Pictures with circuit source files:
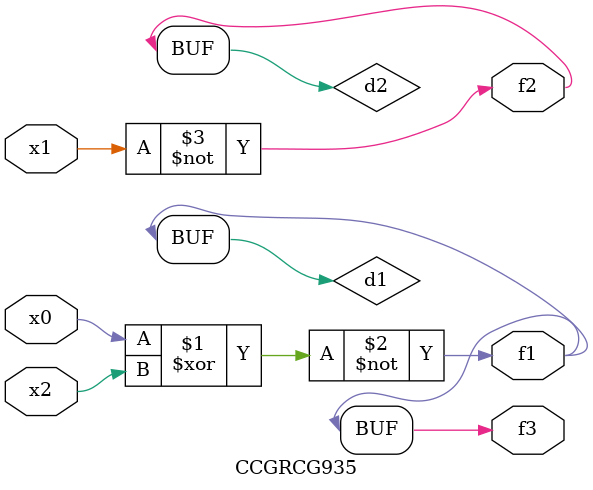
<source format=v>
module CCGRCG935(
	input x0, x1, x2,
	output f1, f2, f3
);

	wire d1, d2, d3;

	xnor (d1, x0, x2);
	nand (d2, x1);
	nor (d3, x1, x2);
	assign f1 = d1;
	assign f2 = d2;
	assign f3 = d1;
endmodule

</source>
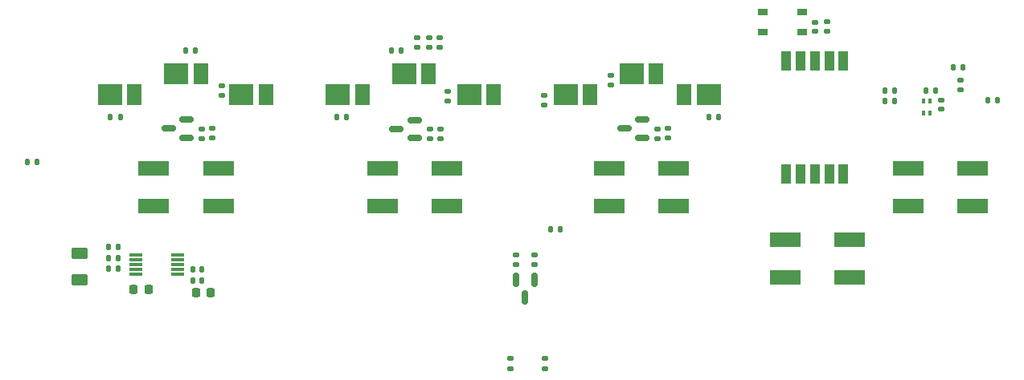
<source format=gbr>
G04 #@! TF.GenerationSoftware,KiCad,Pcbnew,7.0.2*
G04 #@! TF.CreationDate,2023-12-04T22:33:01+03:00*
G04 #@! TF.ProjectId,ALERT_RIDER_HARDWARE,414c4552-545f-4524-9944-45525f484152,rev?*
G04 #@! TF.SameCoordinates,Original*
G04 #@! TF.FileFunction,Paste,Top*
G04 #@! TF.FilePolarity,Positive*
%FSLAX46Y46*%
G04 Gerber Fmt 4.6, Leading zero omitted, Abs format (unit mm)*
G04 Created by KiCad (PCBNEW 7.0.2) date 2023-12-04 22:33:01*
%MOMM*%
%LPD*%
G01*
G04 APERTURE LIST*
G04 Aperture macros list*
%AMRoundRect*
0 Rectangle with rounded corners*
0 $1 Rounding radius*
0 $2 $3 $4 $5 $6 $7 $8 $9 X,Y pos of 4 corners*
0 Add a 4 corners polygon primitive as box body*
4,1,4,$2,$3,$4,$5,$6,$7,$8,$9,$2,$3,0*
0 Add four circle primitives for the rounded corners*
1,1,$1+$1,$2,$3*
1,1,$1+$1,$4,$5*
1,1,$1+$1,$6,$7*
1,1,$1+$1,$8,$9*
0 Add four rect primitives between the rounded corners*
20,1,$1+$1,$2,$3,$4,$5,0*
20,1,$1+$1,$4,$5,$6,$7,0*
20,1,$1+$1,$6,$7,$8,$9,0*
20,1,$1+$1,$8,$9,$2,$3,0*%
G04 Aperture macros list end*
%ADD10RoundRect,0.147500X-0.147500X-0.172500X0.147500X-0.172500X0.147500X0.172500X-0.147500X0.172500X0*%
%ADD11RoundRect,0.147500X0.172500X-0.147500X0.172500X0.147500X-0.172500X0.147500X-0.172500X-0.147500X0*%
%ADD12R,0.400000X0.500000*%
%ADD13RoundRect,0.135000X0.135000X0.185000X-0.135000X0.185000X-0.135000X-0.185000X0.135000X-0.185000X0*%
%ADD14RoundRect,0.135000X-0.185000X0.135000X-0.185000X-0.135000X0.185000X-0.135000X0.185000X0.135000X0*%
%ADD15RoundRect,0.135000X-0.135000X-0.185000X0.135000X-0.185000X0.135000X0.185000X-0.135000X0.185000X0*%
%ADD16RoundRect,0.225000X-0.225000X-0.250000X0.225000X-0.250000X0.225000X0.250000X-0.225000X0.250000X0*%
%ADD17RoundRect,0.140000X0.170000X-0.140000X0.170000X0.140000X-0.170000X0.140000X-0.170000X-0.140000X0*%
%ADD18RoundRect,0.135000X0.185000X-0.135000X0.185000X0.135000X-0.185000X0.135000X-0.185000X-0.135000X0*%
%ADD19R,3.200000X1.500000*%
%ADD20RoundRect,0.150000X0.587500X0.150000X-0.587500X0.150000X-0.587500X-0.150000X0.587500X-0.150000X0*%
%ADD21RoundRect,0.150000X-0.150000X0.587500X-0.150000X-0.587500X0.150000X-0.587500X0.150000X0.587500X0*%
%ADD22R,2.500000X2.200000*%
%ADD23R,1.550000X2.200000*%
%ADD24R,1.100000X2.000000*%
%ADD25RoundRect,0.250000X-0.625000X0.375000X-0.625000X-0.375000X0.625000X-0.375000X0.625000X0.375000X0*%
%ADD26RoundRect,0.140000X-0.140000X-0.170000X0.140000X-0.170000X0.140000X0.170000X-0.140000X0.170000X0*%
%ADD27R,1.450000X0.300000*%
%ADD28R,1.050000X0.650000*%
G04 APERTURE END LIST*
D10*
X150215000Y-57200000D03*
X151185000Y-57200000D03*
D11*
X151800000Y-59185000D03*
X151800000Y-58215000D03*
D12*
X149900000Y-59600000D03*
X150600000Y-59600000D03*
X150600000Y-58300000D03*
X149900000Y-58300000D03*
D13*
X154110000Y-54800000D03*
X153090000Y-54800000D03*
D14*
X99800000Y-57290000D03*
X99800000Y-58310000D03*
D13*
X94910000Y-53000000D03*
X93890000Y-53000000D03*
X128310000Y-60000000D03*
X127290000Y-60000000D03*
D14*
X117000000Y-55580000D03*
X117000000Y-56600000D03*
X76000000Y-56690000D03*
X76000000Y-57710000D03*
D15*
X72180000Y-53000000D03*
X73200000Y-53000000D03*
X145890000Y-57200000D03*
X146910000Y-57200000D03*
D13*
X157710000Y-58200000D03*
X156690000Y-58200000D03*
D15*
X145890000Y-58300000D03*
X146910000Y-58300000D03*
D13*
X111630000Y-71890000D03*
X110610000Y-71890000D03*
D16*
X73275000Y-78600000D03*
X74825000Y-78600000D03*
D17*
X138500000Y-50945000D03*
X138500000Y-49985000D03*
D14*
X106450000Y-85540000D03*
X106450000Y-86560000D03*
D18*
X153800000Y-57110000D03*
X153800000Y-56090000D03*
D19*
X68840000Y-65420000D03*
X75640000Y-65420000D03*
X68840000Y-69420000D03*
X75640000Y-69420000D03*
D15*
X88090000Y-60000000D03*
X89110000Y-60000000D03*
D14*
X110000000Y-57690000D03*
X110000000Y-58710000D03*
D20*
X120307500Y-62190000D03*
X120307500Y-60290000D03*
X118432500Y-61240000D03*
D16*
X66725000Y-78250000D03*
X68275000Y-78250000D03*
D17*
X96629000Y-52610000D03*
X96629000Y-51650000D03*
D13*
X56510000Y-64800000D03*
X55490000Y-64800000D03*
D19*
X148320000Y-65450000D03*
X155120000Y-65450000D03*
X148320000Y-69450000D03*
X155120000Y-69450000D03*
D15*
X64290000Y-60000000D03*
X65310000Y-60000000D03*
D14*
X99040000Y-61250000D03*
X99040000Y-62270000D03*
D17*
X98929000Y-52610000D03*
X98929000Y-51650000D03*
D13*
X65100000Y-73750000D03*
X64080000Y-73750000D03*
D14*
X123040000Y-61220000D03*
X123040000Y-62240000D03*
D21*
X108920000Y-77232500D03*
X107020000Y-77232500D03*
X107970000Y-79107500D03*
D22*
X95200000Y-55470000D03*
D23*
X97775000Y-55470000D03*
D20*
X96307500Y-62220000D03*
X96307500Y-60320000D03*
X94432500Y-61270000D03*
D22*
X78070000Y-57620000D03*
D23*
X80645000Y-57620000D03*
D22*
X71200000Y-55440000D03*
D23*
X73775000Y-55440000D03*
D19*
X135340000Y-72950000D03*
X142140000Y-72950000D03*
X135340000Y-76950000D03*
X142140000Y-76950000D03*
D20*
X72307500Y-62190000D03*
X72307500Y-60290000D03*
X70432500Y-61240000D03*
D22*
X127300000Y-57650000D03*
D23*
X124725000Y-57650000D03*
D22*
X88250000Y-57650000D03*
D23*
X90825000Y-57650000D03*
D13*
X65100000Y-74900000D03*
X64080000Y-74900000D03*
D22*
X119200000Y-55440000D03*
D23*
X121775000Y-55440000D03*
D14*
X139750000Y-49955000D03*
X139750000Y-50975000D03*
D24*
X141485000Y-54052500D03*
X139985000Y-54052500D03*
X138485000Y-54052500D03*
X136985000Y-54052500D03*
X135485000Y-54052500D03*
X135485000Y-66052500D03*
X136985000Y-66052500D03*
X138485000Y-66052500D03*
X139985000Y-66052500D03*
X141485000Y-66052500D03*
D14*
X121930000Y-61260000D03*
X121930000Y-62280000D03*
D25*
X61000000Y-74400000D03*
X61000000Y-77200000D03*
D14*
X75040000Y-61220000D03*
X75040000Y-62240000D03*
D26*
X72970000Y-76100000D03*
X73930000Y-76100000D03*
X72970000Y-77250000D03*
X73930000Y-77250000D03*
D14*
X110050000Y-85540000D03*
X110050000Y-86560000D03*
D19*
X116830000Y-65450000D03*
X123630000Y-65450000D03*
X116830000Y-69450000D03*
X123630000Y-69450000D03*
D17*
X97829000Y-52610000D03*
X97829000Y-51650000D03*
D14*
X73930000Y-61260000D03*
X73930000Y-62280000D03*
D18*
X108930000Y-75590000D03*
X108930000Y-74570000D03*
D13*
X65100000Y-76000000D03*
X64080000Y-76000000D03*
D22*
X64250000Y-57620000D03*
D23*
X66825000Y-57620000D03*
D22*
X112250000Y-57620000D03*
D23*
X114825000Y-57620000D03*
D18*
X107020000Y-75590000D03*
X107020000Y-74570000D03*
D22*
X102070000Y-57650000D03*
D23*
X104645000Y-57650000D03*
D27*
X71400000Y-76600000D03*
X71400000Y-76100000D03*
X71400000Y-75600000D03*
X71400000Y-75100000D03*
X71400000Y-74600000D03*
X67000000Y-74600000D03*
X67000000Y-75100000D03*
X67000000Y-75600000D03*
X67000000Y-76100000D03*
X67000000Y-76600000D03*
D28*
X133025000Y-48900000D03*
X137175000Y-48900000D03*
X133025000Y-51050000D03*
X137175000Y-51050000D03*
D19*
X92920000Y-65440000D03*
X99720000Y-65440000D03*
X92920000Y-69440000D03*
X99720000Y-69440000D03*
D14*
X97930000Y-61290000D03*
X97930000Y-62310000D03*
M02*

</source>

WHAT YOU NEED TO DO: Wherever a line in the entries holds "KiCad", copy that line.

ANSWER TO THIS TASK:
G04 #@! TF.GenerationSoftware,KiCad,Pcbnew,7.0.2*
G04 Created by KiCad (PCBNEW 7.0.2) date 2023-12-04 22:33:01*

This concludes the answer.